Había quedado yo sola en el lugar.
—Che, avisame si jodo —le dije al mozo.
—No, tranquila. De hecho, ¿qué haces ahora? ¿vas al fogón?
—Y... era mi intención, quería hacer tiempo acá porque el otro día que vine a tomar el té, tu viejo me dijo que arrancaba tipo 11. Estoy parando en el Vado y si vuelvo la voy a re quedar.
—Bueno, venite si querés, vamos a la casa de uno de los chicos y arrancamos para el fogón.
Salimos de la Casa del té en una oscuridad casi completa que sólo un oriundo puede maniobrar. Le pedí que me alumbrara con la linterna porque posta que ni idea, no se veía nada. Podía hacerlo pero iba a ser muy engorroso.
Cuestión que me había preparado como para caminar muchas cuadras, pero hicimos unos pasos y el Grillo, así se llamaba, abrió una tranquera.

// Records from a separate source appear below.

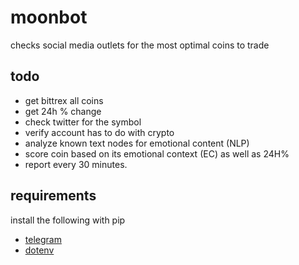 # moonbot

checks social media outlets for the most optimal coins to trade

## todo

- get bittrex all coins
- get 24h % change
- check twitter for the symbol
- verify account has to do with crypto
- analyze known text nodes for emotional content (NLP)
- score coin based on its emotional context (EC) as well as 24H%
- report every 30 minutes.

## requirements

install the following with pip

- [telegram](https://github.com/python-telegram-bot/python-telegram-bot/)
- [dotenv](https://github.com/theskumar/python-dotenv)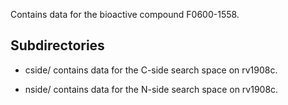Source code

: Contains data for the bioactive compound F0600-1558.

## Subdirectories

- cside/ contains data for the C-side search space on rv1908c.

- nside/ contains data for the N-side search space on rv1908c.

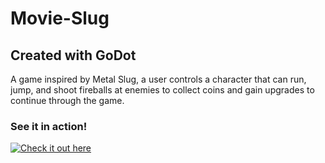 # Movie-Slug
## Created with GoDot
A game inspired by Metal Slug, a user controls a character that can run, jump, and shoot fireballs at enemies to collect coins and gain upgrades to continue through the game.

### See it in action!
[![Check it out here](https://i.ytimg.com/vi/MqnPLc_1Mj8/hqdefault.jpg?sqp=-oaymwEZCPYBEIoBSFXyq4qpAwsIARUAAIhCGAFwAQ==&rs=AOn4CLDvdZ-QYkg_U3Cc973P5O1niBMzIQ)](https://youtu.be/MqnPLc_1Mj8)
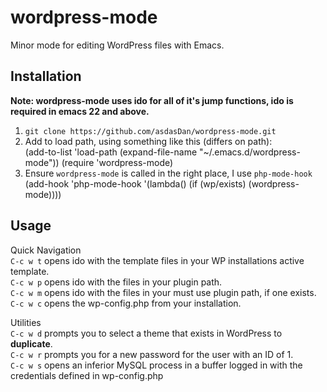 wordpress-mode
====================

Minor mode for editing WordPress files with Emacs.


Installation    
----
**Note: wordpress-mode uses ido for all of it's jump functions, ido is required in emacs 22 and above.**    
     
1) `git clone https://github.com/asdasDan/wordpress-mode.git`    
2) Add to load path, using something like this (differs on path):    
      (add-to-list 'load-path (expand-file-name "~/.emacs.d/wordpress-mode"))
      (require 'wordpress-mode)
3) Ensure `wordpress-mode` is called in the right place, I use `php-mode-hook`
      (add-hook 'php-mode-hook '(lambda()
                                  (if (wp/exists)
                                      (wordpress-mode))))
     
Usage     
----
Quick Navigation   
`C-c w t` opens ido with the template files in your WP installations active template.   
`C-c w p` opens ido with the files in your plugin path.   
`C-c w m` opens ido with the files in your must use plugin path, if one exists.   
`C-c w c` opens the wp-config.php from your installation.   
    
Utilities     
`C-c w d` prompts you to select a theme that exists in WordPress to **duplicate**.    
`C-c w r` prompts you for a new password for the user with an ID of 1.    
`C-c w s` opens an inferior MySQL process in a buffer logged in with the credentials defined in wp-config.php   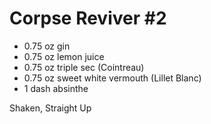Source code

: # Corpse Reviver #2

* 0.75 oz gin
* 0.75 oz lemon juice
* 0.75 oz triple sec (Cointreau)
* 0.75 oz sweet white vermouth (Lillet Blanc)
* 1 dash absinthe

Shaken, Straight Up

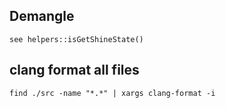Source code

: ## Demangle
    see helpers::isGetShineState()

## clang format all files
    find ./src -name "*.*" | xargs clang-format -i
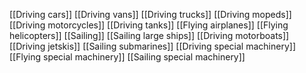 [[Driving cars]]
[[Driving vans]]
[[Driving trucks]]
[[Driving mopeds]]
[[Driving motorcycles]]
[[Driving tanks]]
[[Flying airplanes]]
[[Flying helicopters]]
[[Sailing]]
[[Sailing large ships]]
[[Driving motorboats]]
[[Driving jetskis]]
[[Sailing submarines]]
[[Driving special machinery]]
[[Flying special machinery]]
[[Sailing special machinery]]
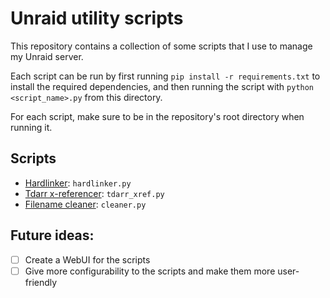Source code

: # Unraid utility scripts

This repository contains a collection of some scripts that I use to manage my Unraid server.

Each script can be run by first running `pip install -r requirements.txt` to install the required dependencies, and then running the script with `python <script_name>.py` from this directory.

For each script, make sure to be in the repository's root directory when running it.

## Scripts

- [Hardlinker](guides/hardlinker.md): `hardlinker.py`
- [Tdarr x-referencer](guides/tdarr_xref.md): `tdarr_xref.py`
- [Filename cleaner](guides/cleaner.md): `cleaner.py`

## Future ideas:
- [ ] Create a WebUI for the scripts
- [ ] Give more configurability to the scripts and make them more user-friendly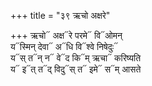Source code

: +++
title = "३९ ऋचो अक्षरे"

+++
ऋचो᳓ अक्ष᳓रे परमे᳓ वि᳓ओमन्  
य᳓स्मिन् देवा᳓ अ᳓धि वि᳓श्वे निषेदुः᳓  
य᳓स् त᳓न् न᳓ वे᳓द कि᳓म् ऋचा᳓ करिष्यति  
य᳓ इ᳓त् त᳓द् विदु᳓स् त᳓ इमे᳓ स᳓म् आसते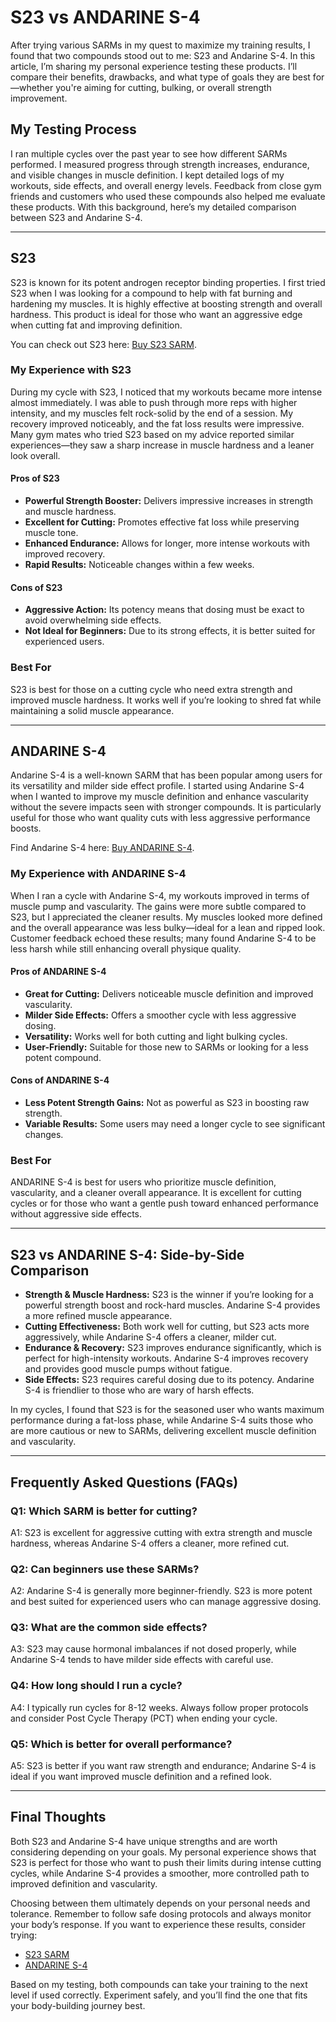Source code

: <!-- Start of Article -->
<h1>S23 vs ANDARINE S-4</h1>

<p>After trying various SARMs in my quest to maximize my training results, I found that two compounds stood out to me: S23 and Andarine S-4. In this article, I’m sharing my personal experience testing these products. I’ll compare their benefits, drawbacks, and what type of goals they are best for—whether you're aiming for cutting, bulking, or overall strength improvement.</p>

<h2>My Testing Process</h2>
<p>I ran multiple cycles over the past year to see how different SARMs performed. I measured progress through strength increases, endurance, and visible changes in muscle definition. I kept detailed logs of my workouts, side effects, and overall energy levels. Feedback from close gym friends and customers who used these compounds also helped me evaluate these products. With this background, here’s my detailed comparison between S23 and Andarine S-4.</p>

<hr />

<h2>S23</h2>
<p>S23 is known for its potent androgen receptor binding properties. I first tried S23 when I was looking for a compound to help with fat burning and hardening my muscles. It is highly effective at boosting strength and overall hardness. This product is ideal for those who want an aggressive edge when cutting fat and improving definition.</p>
<p>You can check out S23 here: <a href="https://www.chemyo.com/s23/?campaign=github&ref=166" target="_blank">Buy S23 SARM</a>.</p>

<h3>My Experience with S23</h3>
<p>During my cycle with S23, I noticed that my workouts became more intense almost immediately. I was able to push through more reps with higher intensity, and my muscles felt rock-solid by the end of a session. My recovery improved noticeably, and the fat loss results were impressive. Many gym mates who tried S23 based on my advice reported similar experiences—they saw a sharp increase in muscle hardness and a leaner look overall.</p>

<h4>Pros of S23</h4>
<ul>
  <li><strong>Powerful Strength Booster:</strong> Delivers impressive increases in strength and muscle hardness.</li>
  <li><strong>Excellent for Cutting:</strong> Promotes effective fat loss while preserving muscle tone.</li>
  <li><strong>Enhanced Endurance:</strong> Allows for longer, more intense workouts with improved recovery.</li>
  <li><strong>Rapid Results:</strong> Noticeable changes within a few weeks.</li>
</ul>

<h4>Cons of S23</h4>
<ul>
  <li><strong>Aggressive Action:</strong> Its potency means that dosing must be exact to avoid overwhelming side effects.</li>
  <li><strong>Not Ideal for Beginners:</strong> Due to its strong effects, it is better suited for experienced users.</li>
</ul>

<h3>Best For</h3>
<p>S23 is best for those on a cutting cycle who need extra strength and improved muscle hardness. It works well if you’re looking to shred fat while maintaining a solid muscle appearance.</p>

<hr />

<h2>ANDARINE S-4</h2>
<p>Andarine S-4 is a well-known SARM that has been popular among users for its versatility and milder side effect profile. I started using Andarine S-4 when I wanted to improve my muscle definition and enhance vascularity without the severe impacts seen with stronger compounds. It is particularly useful for those who want quality cuts with less aggressive performance boosts.</p>
<p>Find Andarine S-4 here: <a href="https://brutalforce.com/product/andalean/?_ef_transaction_id=&uid=64&oid=5&affid=144&source_id=github" target="_blank">Buy ANDARINE S-4</a>.</p>

<h3>My Experience with ANDARINE S-4</h3>
<p>When I ran a cycle with Andarine S-4, my workouts improved in terms of muscle pump and vascularity. The gains were more subtle compared to S23, but I appreciated the cleaner results. My muscles looked more defined and the overall appearance was less bulky—ideal for a lean and ripped look. Customer feedback echoed these results; many found Andarine S-4 to be less harsh while still enhancing overall physique quality.</p>

<h4>Pros of ANDARINE S-4</h4>
<ul>
  <li><strong>Great for Cutting:</strong> Delivers noticeable muscle definition and improved vascularity.</li>
  <li><strong>Milder Side Effects:</strong> Offers a smoother cycle with less aggressive dosing.</li>
  <li><strong>Versatility:</strong> Works well for both cutting and light bulking cycles.</li>
  <li><strong>User-Friendly:</strong> Suitable for those new to SARMs or looking for a less potent compound.</li>
</ul>

<h4>Cons of ANDARINE S-4</h4>
<ul>
  <li><strong>Less Potent Strength Gains:</strong> Not as powerful as S23 in boosting raw strength.</li>
  <li><strong>Variable Results:</strong> Some users may need a longer cycle to see significant changes.</li>
</ul>

<h3>Best For</h3>
<p>ANDARINE S-4 is best for users who prioritize muscle definition, vascularity, and a cleaner overall appearance. It is excellent for cutting cycles or for those who want a gentle push toward enhanced performance without aggressive side effects.</p>

<hr />

<h2>S23 vs ANDARINE S-4: Side-by-Side Comparison</h2>
<ul>
  <li><strong>Strength & Muscle Hardness:</strong> S23 is the winner if you’re looking for a powerful strength boost and rock-hard muscles. Andarine S-4 provides a more refined muscle appearance.</li>
  <li><strong>Cutting Effectiveness:</strong> Both work well for cutting, but S23 acts more aggressively, while Andarine S-4 offers a cleaner, milder cut.</li>
  <li><strong>Endurance & Recovery:</strong> S23 improves endurance significantly, which is perfect for high-intensity workouts. Andarine S-4 improves recovery and provides good muscle pumps without fatigue.</li>
  <li><strong>Side Effects:</strong> S23 requires careful dosing due to its potency. Andarine S-4 is friendlier to those who are wary of harsh effects.</li>
</ul>
<p>In my cycles, I found that S23 is for the seasoned user who wants maximum performance during a fat-loss phase, while Andarine S-4 suits those who are more cautious or new to SARMs, delivering excellent muscle definition and vascularity.</p>

<hr />

<h2>Frequently Asked Questions (FAQs)</h2>
<h3>Q1: Which SARM is better for cutting?</h3>
<p>A1: S23 is excellent for aggressive cutting with extra strength and muscle hardness, whereas Andarine S-4 offers a cleaner, more refined cut.</p>

<h3>Q2: Can beginners use these SARMs?</h3>
<p>A2: Andarine S-4 is generally more beginner-friendly. S23 is more potent and best suited for experienced users who can manage aggressive dosing.</p>

<h3>Q3: What are the common side effects?</h3>
<p>A3: S23 may cause hormonal imbalances if not dosed properly, while Andarine S-4 tends to have milder side effects with careful use.</p>

<h3>Q4: How long should I run a cycle?</h3>
<p>A4: I typically run cycles for 8-12 weeks. Always follow proper protocols and consider Post Cycle Therapy (PCT) when ending your cycle.</p>

<h3>Q5: Which is better for overall performance?</h3>
<p>A5: S23 is better if you want raw strength and endurance; Andarine S-4 is ideal if you want improved muscle definition and a refined look.</p>

<hr />

<h2>Final Thoughts</h2>
<p>Both S23 and Andarine S-4 have unique strengths and are worth considering depending on your goals. My personal experience shows that S23 is perfect for those who want to push their limits during intense cutting cycles, while Andarine S-4 provides a smoother, more controlled path to improved definition and vascularity.</p>
<p>Choosing between them ultimately depends on your personal needs and tolerance. Remember to follow safe dosing protocols and always monitor your body’s response. If you want to experience these results, consider trying:</p>
<ul>
  <li><a href="https://www.chemyo.com/s23/?campaign=github&ref=166" target="_blank">S23 SARM</a></li>
  <li><a href="https://brutalforce.com/product/andalean/?_ef_transaction_id=&uid=64&oid=5&affid=144&source_id=github" target="_blank">ANDARINE S-4</a></li>
</ul>
<p>Based on my testing, both compounds can take your training to the next level if used correctly. Experiment safely, and you’ll find the one that fits your body-building journey best.</p>

<!-- End of Article -->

Adentro de una casita, un montón de pibes y pibas charlaban fuerte.
—¿Vamos al fogón?
—Es tempranazo culiado. Tomemos unos fernet y vamos después.
—Hola, nos conocimos recién en la Casa del té y caí, permiso —dije, pero no di mi nombre hasta que me preguntaron, a veces soy torpemente vergonzosa—.
Reconocí a un rubio de rastas que me miró esa tarde en el puesto del Vado. También a otro chaboncito morocho y petiso que vi un día cerca de mi camping. Estaba, además, un pibe que paraba en el mismo lugar que yo y me había contado cómo se le rompió el manubrio de la moto y de pedo no se mató. Un pibe alto de pantalones arremangados, borcegos y camisa tocaba la guitarra. Un venezolano pintaba y una chabona miraba unos dibujos que tenía desparramados por la mesa. Dos pibas cordobesas habitaban el living en silencio.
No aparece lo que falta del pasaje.